### EXCERPTED PASSAGE
--------------------

5 Common Disability Accommodations on College Campuses
- Physical Disabilities
- Learning Disabilities
- Hearing and Vision Impairment
- Mental Health
- Gender: The Man-Made Disability
College is where people go to start new lives. College is where people express free thinking and apply it towards better futures. College is where people go to to break out of constraints. For some, this growth and freedom is inhibited by lack of awareness and sensitivity to certain disabilities. Campus administrators are working to address the concern over disability accommodations at college.
1. Physical Disabilities
Many students with physical disabilities face obstacles daily. "Accessible" does not always mean "equal," so even after ramps and lifts were installed, students with disabilities had to plan their class schedules and meals around buildings they could access. They had to allow extra time, because many accessible paths took them far out of their way. Some campuses are taking a proactive rather than reactive approach. Each building is designed or redesigned with physical disabilities in mind. Professors and club leaders are mindful of holding office hours and meetings in locations accessible to all.
2. Learning Disabilities
As College Admissions Consultant Peter R. Right explains in Quantum Prep, high school seniors with learning disabilities struggle over how to speak about their learning disabilities on admissions applications, and whether they will be provided with necessary accommodations to succeed. Admissions professionals, academic counselors, and professors are now realizing that learning disabilities are not indicators of intelligence, but rather different ways of applying it. Campus academic success centers are providing tutoring and counseling services to support for learning disabilities. Professors are broadening curriculum and assessment to be accessible to all types of learners.
3. Hearing and Vision Impairment
Students with vision impairment cannot read textbooks or PowerPoint Slides, or appreciate visuals. Students with hearing impairment cannot hear lectures, films, or audio teaching aids. To remedy this situations, campuses are purchasing state of the art screen readers and Braille materials. Professors are designing curriculum to include both visual and audio material, ensuring that all videos have closed captioning, and ensuring that all online reading materials are accessible to screen readers.

--------------------

### EXTRACTED INFORMATION
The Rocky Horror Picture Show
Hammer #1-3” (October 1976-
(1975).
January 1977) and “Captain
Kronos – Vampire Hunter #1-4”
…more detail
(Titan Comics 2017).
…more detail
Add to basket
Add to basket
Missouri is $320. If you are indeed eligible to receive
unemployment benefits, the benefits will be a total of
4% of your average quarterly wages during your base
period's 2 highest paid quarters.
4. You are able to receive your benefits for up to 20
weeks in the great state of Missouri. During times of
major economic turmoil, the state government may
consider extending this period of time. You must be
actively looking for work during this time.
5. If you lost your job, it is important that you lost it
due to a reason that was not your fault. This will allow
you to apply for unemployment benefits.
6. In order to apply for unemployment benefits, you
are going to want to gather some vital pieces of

--------------------

### TASK
Continue the article on disability accommodations at college from the point where it stops.

### ANSWER SECTION
4. Mental Health
Of the students who do not enter college with a mental health challenge, many of them develop one due to the stressors of being in college itself. Struggles with mental health become disabilities both academically and socially. Symptoms of depression and anxiety decrease focus and prohibit students from attending class, work, and networking functions. Few can afford private mental health care, and free mental health care options are limited. Many colleges are implementing complimentary on-campus mental health resources centers and training staff and faculty to recognize the students who need them.
5. Gender: The Man-Made Disability
While gender should not be a disability, it feels like one to many students whose gender does not align with their biological sex. They do not know where to safely use the restroom. They do not know who to talk to without fear of discrimination. This daily fear often results in mental health problems, further increasing their struggle. Most campuses are now implementing gender-neutral restrooms, increasing the number and visibility of safe spaces, and embracing LGBT culture through campus organizations and celebratory events.
These five issues have robbed many college students of equal chances at success. Fortunately, many campuses have become concerned with addressing these obstacles. Every day brings new disability accommodations at college to create equity for students from all walks of life.